### Description of the task
Skip the images. Copy the records exactly as written.

---

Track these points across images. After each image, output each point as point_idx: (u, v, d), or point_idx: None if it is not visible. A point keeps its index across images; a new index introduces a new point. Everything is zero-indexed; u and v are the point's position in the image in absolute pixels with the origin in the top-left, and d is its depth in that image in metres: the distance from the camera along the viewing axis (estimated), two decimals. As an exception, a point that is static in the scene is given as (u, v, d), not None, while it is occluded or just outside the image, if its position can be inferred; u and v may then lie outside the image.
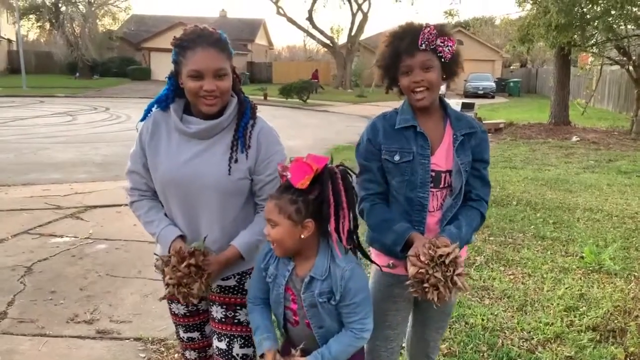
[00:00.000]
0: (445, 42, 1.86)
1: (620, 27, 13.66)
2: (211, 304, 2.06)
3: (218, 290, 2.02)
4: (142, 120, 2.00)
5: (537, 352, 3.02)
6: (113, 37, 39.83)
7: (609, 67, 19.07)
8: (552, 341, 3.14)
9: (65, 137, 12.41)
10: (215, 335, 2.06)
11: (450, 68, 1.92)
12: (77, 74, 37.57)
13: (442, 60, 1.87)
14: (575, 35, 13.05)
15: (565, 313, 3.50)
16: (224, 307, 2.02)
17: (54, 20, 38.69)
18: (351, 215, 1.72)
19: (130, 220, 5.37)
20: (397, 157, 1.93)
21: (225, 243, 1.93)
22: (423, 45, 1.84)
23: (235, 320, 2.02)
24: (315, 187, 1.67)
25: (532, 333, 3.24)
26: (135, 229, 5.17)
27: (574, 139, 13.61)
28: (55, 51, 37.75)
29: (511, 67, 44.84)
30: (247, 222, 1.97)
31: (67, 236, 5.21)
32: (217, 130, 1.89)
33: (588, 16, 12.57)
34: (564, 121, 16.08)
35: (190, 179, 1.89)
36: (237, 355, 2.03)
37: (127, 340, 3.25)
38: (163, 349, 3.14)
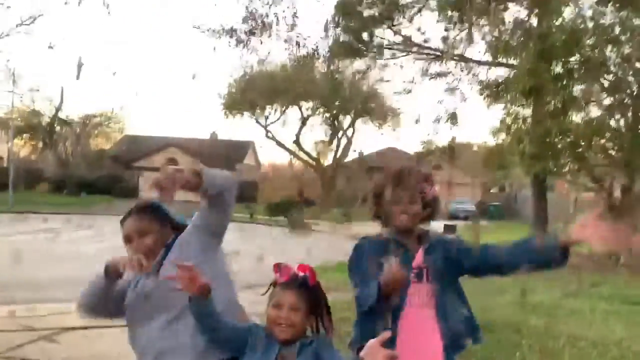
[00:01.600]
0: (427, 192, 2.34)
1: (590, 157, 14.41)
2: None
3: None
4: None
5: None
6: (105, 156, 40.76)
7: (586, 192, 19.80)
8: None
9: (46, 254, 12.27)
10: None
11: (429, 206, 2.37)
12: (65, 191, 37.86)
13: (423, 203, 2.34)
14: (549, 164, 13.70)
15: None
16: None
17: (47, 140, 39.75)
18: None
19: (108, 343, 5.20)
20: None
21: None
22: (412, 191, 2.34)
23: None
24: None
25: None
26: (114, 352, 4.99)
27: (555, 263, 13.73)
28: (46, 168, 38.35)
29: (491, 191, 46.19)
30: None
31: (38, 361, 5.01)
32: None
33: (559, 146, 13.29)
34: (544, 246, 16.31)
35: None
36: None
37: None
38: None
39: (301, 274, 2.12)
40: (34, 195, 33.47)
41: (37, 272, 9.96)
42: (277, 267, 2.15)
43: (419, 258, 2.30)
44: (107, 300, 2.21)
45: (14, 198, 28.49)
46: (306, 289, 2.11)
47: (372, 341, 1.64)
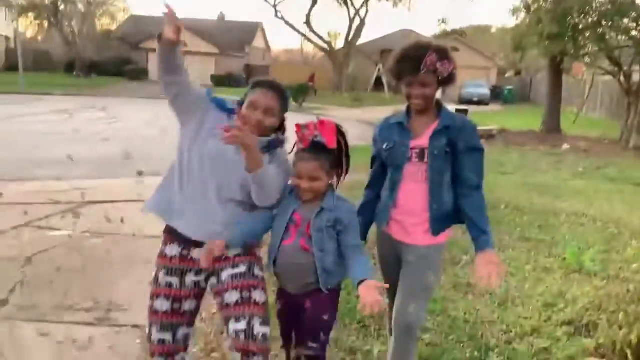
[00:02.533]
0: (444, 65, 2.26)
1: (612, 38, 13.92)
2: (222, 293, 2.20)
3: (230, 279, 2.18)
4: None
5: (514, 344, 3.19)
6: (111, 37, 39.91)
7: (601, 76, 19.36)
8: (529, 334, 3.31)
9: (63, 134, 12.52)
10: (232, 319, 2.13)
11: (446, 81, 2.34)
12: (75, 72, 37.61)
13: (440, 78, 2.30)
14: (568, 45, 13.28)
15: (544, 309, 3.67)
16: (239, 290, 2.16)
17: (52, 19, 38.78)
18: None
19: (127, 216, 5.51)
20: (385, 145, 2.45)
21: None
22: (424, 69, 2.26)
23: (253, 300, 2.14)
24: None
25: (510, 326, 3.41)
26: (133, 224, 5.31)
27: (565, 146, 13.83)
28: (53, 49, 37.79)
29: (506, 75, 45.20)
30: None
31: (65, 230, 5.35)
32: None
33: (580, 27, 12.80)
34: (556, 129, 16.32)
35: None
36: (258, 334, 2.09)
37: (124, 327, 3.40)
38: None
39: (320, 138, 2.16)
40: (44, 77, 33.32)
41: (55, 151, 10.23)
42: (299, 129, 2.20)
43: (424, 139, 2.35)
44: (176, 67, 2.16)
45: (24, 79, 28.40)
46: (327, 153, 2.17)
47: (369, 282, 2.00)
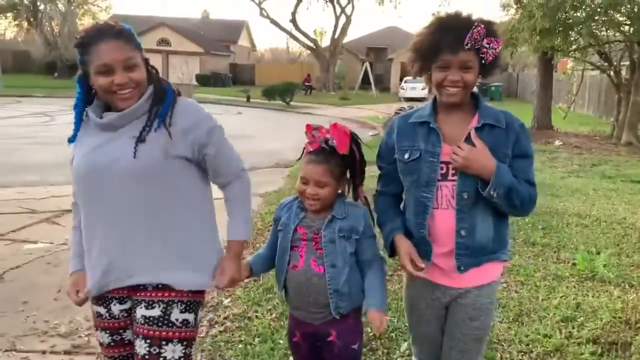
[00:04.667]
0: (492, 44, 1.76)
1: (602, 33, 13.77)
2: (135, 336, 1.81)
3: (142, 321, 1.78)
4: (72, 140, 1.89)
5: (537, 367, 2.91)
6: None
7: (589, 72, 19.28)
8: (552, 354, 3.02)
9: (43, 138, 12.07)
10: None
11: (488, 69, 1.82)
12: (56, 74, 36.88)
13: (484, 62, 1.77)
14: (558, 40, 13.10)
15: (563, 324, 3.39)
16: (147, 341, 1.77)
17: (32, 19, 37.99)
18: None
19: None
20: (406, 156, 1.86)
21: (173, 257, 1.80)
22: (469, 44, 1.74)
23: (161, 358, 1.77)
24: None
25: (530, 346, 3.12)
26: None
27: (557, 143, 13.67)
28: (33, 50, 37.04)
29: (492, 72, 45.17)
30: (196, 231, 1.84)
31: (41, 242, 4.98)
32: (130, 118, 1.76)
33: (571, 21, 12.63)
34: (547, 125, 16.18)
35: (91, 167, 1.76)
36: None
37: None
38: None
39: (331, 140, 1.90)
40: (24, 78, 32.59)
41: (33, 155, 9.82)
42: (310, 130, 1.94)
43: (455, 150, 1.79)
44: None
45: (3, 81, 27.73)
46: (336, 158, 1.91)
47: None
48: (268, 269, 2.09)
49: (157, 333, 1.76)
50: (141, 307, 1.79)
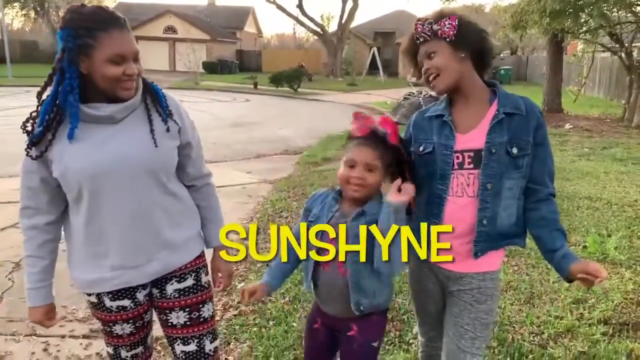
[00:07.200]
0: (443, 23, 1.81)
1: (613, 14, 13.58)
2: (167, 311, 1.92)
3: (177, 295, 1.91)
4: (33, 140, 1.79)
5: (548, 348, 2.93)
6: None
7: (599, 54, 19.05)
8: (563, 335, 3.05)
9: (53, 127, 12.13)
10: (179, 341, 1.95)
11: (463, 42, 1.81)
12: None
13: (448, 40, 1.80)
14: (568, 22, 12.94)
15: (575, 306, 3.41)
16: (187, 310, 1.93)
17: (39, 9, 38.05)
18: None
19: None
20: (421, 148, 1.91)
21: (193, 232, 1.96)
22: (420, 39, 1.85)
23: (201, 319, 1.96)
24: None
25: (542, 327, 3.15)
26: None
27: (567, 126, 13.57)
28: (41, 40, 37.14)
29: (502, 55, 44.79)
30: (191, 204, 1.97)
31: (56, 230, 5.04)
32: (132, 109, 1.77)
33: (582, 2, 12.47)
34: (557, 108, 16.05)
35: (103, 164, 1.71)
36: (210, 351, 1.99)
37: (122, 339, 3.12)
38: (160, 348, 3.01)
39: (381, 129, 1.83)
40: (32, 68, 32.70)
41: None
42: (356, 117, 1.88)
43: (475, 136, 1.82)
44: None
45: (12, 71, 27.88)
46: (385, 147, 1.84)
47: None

---

### Task response
Track these points across images. After each image, output each point as point_idx: (u, v, d), or point_idx: None if it is not visible. A point keeps its index across images; a new index introduces a new point. Everything is zero-indexed; u and v are the point's position in the image in absolute pixels with the origin in the top-left, and d is its depth in that image in metres: the distance from the camera along the viewing axis (estimated), two decimals. As an exception, a point that is static in the scene is given as (u, v, d), not None, while it is occluded or just outside the image, if its position can be inferred; u and v may then lie outside the image.
[00:00.000]
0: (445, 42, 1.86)
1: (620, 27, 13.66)
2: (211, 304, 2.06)
3: (218, 290, 2.02)
4: (142, 120, 2.00)
5: (537, 352, 3.02)
6: (113, 37, 39.83)
7: (609, 67, 19.07)
8: (552, 341, 3.14)
9: (65, 137, 12.41)
10: (215, 335, 2.06)
11: (450, 68, 1.92)
12: (77, 74, 37.57)
13: (442, 60, 1.87)
14: (575, 35, 13.05)
15: (565, 313, 3.50)
16: (224, 307, 2.02)
17: (54, 20, 38.69)
18: (351, 215, 1.72)
19: (130, 220, 5.37)
20: (397, 157, 1.93)
21: (225, 243, 1.93)
22: (423, 45, 1.84)
23: (235, 320, 2.02)
24: (315, 187, 1.67)
25: (532, 333, 3.24)
26: (135, 229, 5.17)
27: (574, 139, 13.61)
28: (55, 51, 37.75)
29: (511, 67, 44.84)
30: (247, 222, 1.97)
31: (67, 236, 5.21)
32: (217, 130, 1.89)
33: (588, 16, 12.57)
34: (564, 121, 16.08)
35: (190, 179, 1.89)
36: (237, 355, 2.03)
37: (127, 340, 3.25)
38: (163, 349, 3.14)
[00:01.600]
0: (427, 192, 2.34)
1: (590, 157, 14.41)
2: None
3: None
4: None
5: None
6: (105, 156, 40.76)
7: (586, 192, 19.80)
8: None
9: (46, 254, 12.27)
10: None
11: (429, 206, 2.37)
12: (65, 191, 37.86)
13: (423, 203, 2.34)
14: (549, 164, 13.70)
15: None
16: None
17: (47, 140, 39.75)
18: None
19: (108, 343, 5.20)
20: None
21: None
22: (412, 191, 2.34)
23: None
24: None
25: None
26: (114, 352, 4.99)
27: (555, 263, 13.73)
28: (46, 168, 38.35)
29: (491, 191, 46.19)
30: None
31: (38, 361, 5.01)
32: None
33: (559, 146, 13.29)
34: (544, 246, 16.31)
35: None
36: None
37: None
38: None
39: (301, 274, 2.12)
40: (34, 195, 33.47)
41: (37, 272, 9.96)
42: (277, 267, 2.15)
43: (419, 258, 2.30)
44: (107, 300, 2.21)
45: (14, 198, 28.49)
46: (306, 289, 2.11)
47: (372, 341, 1.64)
[00:02.533]
0: (444, 65, 2.26)
1: (612, 38, 13.92)
2: (222, 293, 2.20)
3: (230, 279, 2.18)
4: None
5: (514, 344, 3.19)
6: (111, 37, 39.91)
7: (601, 76, 19.36)
8: (529, 334, 3.31)
9: (63, 134, 12.52)
10: (232, 319, 2.13)
11: (446, 81, 2.34)
12: (75, 72, 37.61)
13: (440, 78, 2.30)
14: (568, 45, 13.28)
15: (544, 309, 3.67)
16: (239, 290, 2.16)
17: (52, 19, 38.78)
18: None
19: (127, 216, 5.51)
20: (385, 145, 2.45)
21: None
22: (424, 69, 2.26)
23: (253, 300, 2.14)
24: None
25: (510, 326, 3.41)
26: (133, 224, 5.31)
27: (565, 146, 13.83)
28: (53, 49, 37.79)
29: (506, 75, 45.20)
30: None
31: (65, 230, 5.35)
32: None
33: (580, 27, 12.80)
34: (556, 129, 16.32)
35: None
36: (258, 334, 2.09)
37: (124, 327, 3.40)
38: None
39: (320, 138, 2.16)
40: (44, 77, 33.32)
41: (55, 151, 10.23)
42: (299, 129, 2.20)
43: (424, 139, 2.35)
44: (176, 67, 2.16)
45: (24, 79, 28.40)
46: (327, 153, 2.17)
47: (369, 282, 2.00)
[00:04.667]
0: (492, 44, 1.76)
1: (602, 33, 13.77)
2: (135, 336, 1.81)
3: (142, 321, 1.78)
4: (72, 140, 1.89)
5: (537, 367, 2.91)
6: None
7: (589, 72, 19.28)
8: (552, 354, 3.02)
9: (43, 138, 12.07)
10: None
11: (488, 69, 1.82)
12: (56, 74, 36.88)
13: (484, 62, 1.77)
14: (558, 40, 13.10)
15: (563, 324, 3.39)
16: (147, 341, 1.77)
17: (32, 19, 37.99)
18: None
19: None
20: (406, 156, 1.86)
21: (173, 257, 1.80)
22: (469, 44, 1.74)
23: (161, 358, 1.77)
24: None
25: (530, 346, 3.12)
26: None
27: (557, 143, 13.67)
28: (33, 50, 37.04)
29: (492, 72, 45.17)
30: (196, 231, 1.84)
31: (41, 242, 4.98)
32: (130, 118, 1.76)
33: (571, 21, 12.63)
34: (547, 125, 16.18)
35: (91, 167, 1.76)
36: None
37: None
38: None
39: (331, 140, 1.90)
40: (24, 78, 32.59)
41: (33, 155, 9.82)
42: (310, 130, 1.94)
43: (455, 150, 1.79)
44: None
45: (3, 81, 27.73)
46: (336, 158, 1.91)
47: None
48: (268, 269, 2.09)
49: (157, 333, 1.76)
50: (141, 307, 1.79)
[00:07.200]
0: (443, 23, 1.81)
1: (613, 14, 13.58)
2: (167, 311, 1.92)
3: (177, 295, 1.91)
4: (33, 140, 1.79)
5: (548, 348, 2.93)
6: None
7: (599, 54, 19.05)
8: (563, 335, 3.05)
9: (53, 127, 12.13)
10: (179, 341, 1.95)
11: (463, 42, 1.81)
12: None
13: (448, 40, 1.80)
14: (568, 22, 12.94)
15: (575, 306, 3.41)
16: (187, 310, 1.93)
17: (39, 9, 38.05)
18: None
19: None
20: (421, 148, 1.91)
21: (193, 232, 1.96)
22: (420, 39, 1.85)
23: (201, 319, 1.96)
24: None
25: (542, 327, 3.15)
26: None
27: (567, 126, 13.57)
28: (41, 40, 37.14)
29: (502, 55, 44.79)
30: (191, 204, 1.97)
31: (56, 230, 5.04)
32: (132, 109, 1.77)
33: (582, 2, 12.47)
34: (557, 108, 16.05)
35: (103, 164, 1.71)
36: (210, 351, 1.99)
37: (122, 339, 3.12)
38: (160, 348, 3.01)
39: (381, 129, 1.83)
40: (32, 68, 32.70)
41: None
42: (356, 117, 1.88)
43: (475, 136, 1.82)
44: None
45: (12, 71, 27.88)
46: (385, 147, 1.84)
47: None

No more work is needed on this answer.